You will use the Hugging Face `transformers` library to observe how a subword tokenizer handles known words versus rare words/typos.

**Specifications:**
   1. **Import:** `AutoTokenizer` from `transformers`.
   2. **Load:** The tokenizer for `bert-base-uncased`.
   3. **Input Text:** "unaffable" (a standard word) vs "unaffabwle" (a typo/nonsense word).
   4. **Action:**
      * Tokenize both strings.
      * Convert the IDs back to tokens (strings) to see the split.
   5. **Output:** Print the list of tokens for both words.

**Note:** You might need to install transformers: `pip install transformers`



In [13]:
from transformers import AutoTokenizer

tokenizer = AutoTokenizer.from_pretrained("bert-base-uncased")

word1 = "unaffable"
word2 = "unaffabwle"

t1 = tokenizer(word1)
t2 = tokenizer(word2)


w1 = tokenizer.convert_ids_to_tokens(t1["input_ids"])
w2 = tokenizer.convert_ids_to_tokens(t2["input_ids"])

print(f"For {word1}\nToken = {tokenizer(word1)}\nBack to string = {w1}")
print(f"For {word2}\nToken = {tokenizer(word2)}\nBack to string = {w2}\n==============================")

For unaffable
Token = {'input_ids': [101, 14477, 20961, 3468, 102], 'token_type_ids': [0, 0, 0, 0, 0], 'attention_mask': [1, 1, 1, 1, 1]}
Back to string = ['[CLS]', 'una', '##ffa', '##ble', '[SEP]']
For unaffabwle
Token = {'input_ids': [101, 14477, 20961, 2497, 13668, 2063, 102], 'token_type_ids': [0, 0, 0, 0, 0, 0, 0], 'attention_mask': [1, 1, 1, 1, 1, 1, 1]}
Back to string = ['[CLS]', 'una', '##ffa', '##b', '##wl', '##e', '[SEP]']



Excellent.
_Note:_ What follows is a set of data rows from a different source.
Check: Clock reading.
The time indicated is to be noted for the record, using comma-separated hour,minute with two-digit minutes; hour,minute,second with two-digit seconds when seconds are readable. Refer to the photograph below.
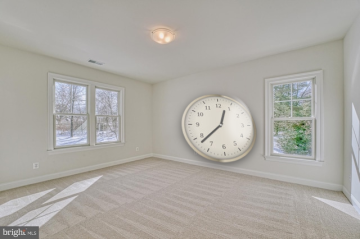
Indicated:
12,38
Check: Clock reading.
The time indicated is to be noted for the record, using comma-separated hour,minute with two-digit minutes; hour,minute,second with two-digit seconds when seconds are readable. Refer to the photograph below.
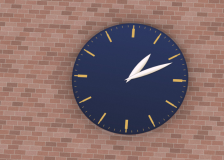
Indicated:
1,11
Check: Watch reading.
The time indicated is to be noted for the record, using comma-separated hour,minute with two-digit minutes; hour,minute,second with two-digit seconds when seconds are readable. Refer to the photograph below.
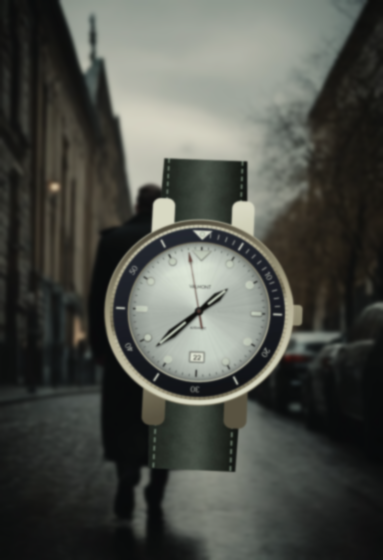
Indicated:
1,37,58
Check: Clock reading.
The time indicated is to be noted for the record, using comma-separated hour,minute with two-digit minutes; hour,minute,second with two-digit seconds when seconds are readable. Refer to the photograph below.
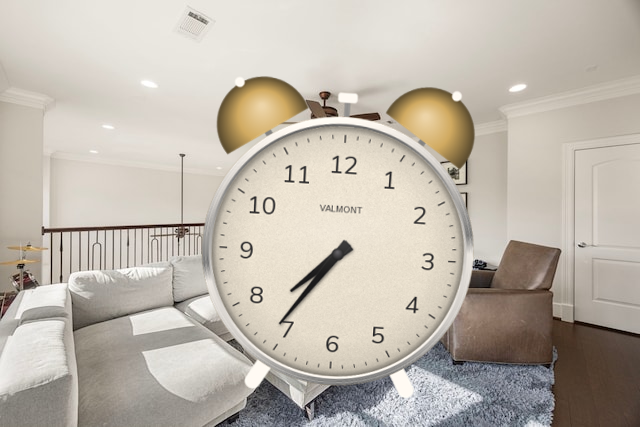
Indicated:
7,36
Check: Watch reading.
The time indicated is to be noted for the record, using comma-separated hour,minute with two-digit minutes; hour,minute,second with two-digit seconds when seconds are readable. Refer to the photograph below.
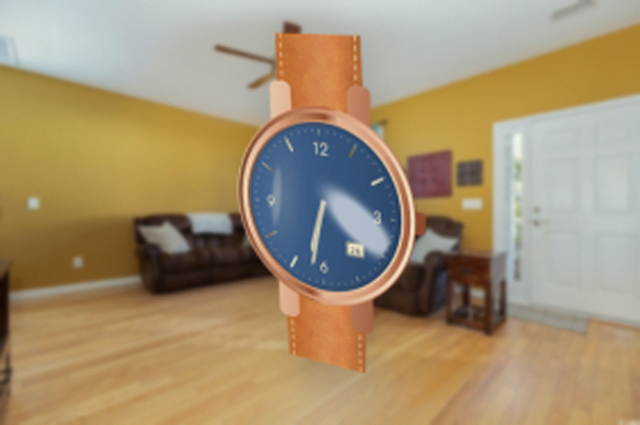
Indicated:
6,32
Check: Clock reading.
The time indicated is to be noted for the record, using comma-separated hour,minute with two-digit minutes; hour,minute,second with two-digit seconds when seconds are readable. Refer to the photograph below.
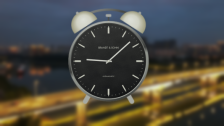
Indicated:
9,08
This perfectly illustrates the power of Subword Tokenization.

* **"unaffable"**: Broken into 3 logical chunks (`una`, `##ffa`, `##ble`). The model can likely infer the meaning is related to "unable" or "affable" based on these sub-parts.
* **"unaffabwle"**: The tokenizer didn't panic or crash. It just kept cutting until it found pieces it recognized (`##b`, `##wl`, `##e`). Even though the word is nonsense, the model has a valid input vector to process.

---

## **Concept 2: Sparse Representations (TF-IDF)**

### Intuition

After tokenization, we have a list of tokens. The simplest way to turn these into numbers is counting them ("Bag of Words"). However, raw counts have a flaw: common words like "the", "is", and "and" appear frequently but carry little information.
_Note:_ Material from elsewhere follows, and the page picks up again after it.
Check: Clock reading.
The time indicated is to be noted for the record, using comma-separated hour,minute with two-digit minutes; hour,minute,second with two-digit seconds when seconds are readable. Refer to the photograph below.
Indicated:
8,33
**TF-IDF** (Term Frequency - Inverse Document Frequency) fixes this by balancing two factors:

1. **Frequency:** How often does the word appear in *this specific* document? (More is better).
2. **Rarity:** How often does the word appear in *all* documents? (Less is better).

### Mechanics

The score $w_{t,d}$ for a term $t$ in document $d$ is:
$$TF_{t,d} = \frac{\text{count of t in d}}{\text{total terms in d}}$$

1. **TF (Term Frequency):**
$$w_{t,d} = TF_{t,d} \times IDF_t$$
*(Note: Implementations often use raw count or log normalization)*

2. **IDF (Inverse Document Frequency):**
$$IDF_t = \log \left( \frac{N}{df_t} \right)$$
Where $N$ is the total number of documents, and $df_t$ is the number of documents containing term $t$.


### Simpler Explanation

Imagine you are scanning a library for books about "Quantum Physics".
   * The word "the" is in every book. $IDF \approx 0$. It gets a score of 0.
   * The word "Quantum" appears many times in specific books, but not in cookbooks or novels. It has high TF (in the physics book) and high IDF (rare globally). It gets a high score.

### Trade-offs
   * **Pros:** Very fast, interpretable (you know exactly which words triggered the score), works surprisingly well for simple keyword matching.
   * **Cons:** **Sparse** (vectors are mostly zeros), **No Semantics** (it doesn't know "car" and "automobile" are related; they are just different orthogonal dimensions).

---

### Your Task

You will manually calculate the TF-IDF matrix using Scikit-Learn to see the sparsity.

**Specifications:**
   1. **Import:** `TfidfVectorizer` from `sklearn.feature_extraction.text`.
   2. **Data:** Create a list of strings:
   ```python
   corpus = [
       "the cat sat on the mat",
       "the dog sat on the log",
       "cats and dogs are great"
   ]
   
   ```

   3. **Action:**
      * Initialize the vectorizer.
      * Fit and transform the corpus.
      * Get the feature names (the vocabulary).
      * Convert the result to a dense array (using `.toarray()`) or a DataFrame for readability.
   
   
   4. **Output:** Print the feature names and the resulting matrix.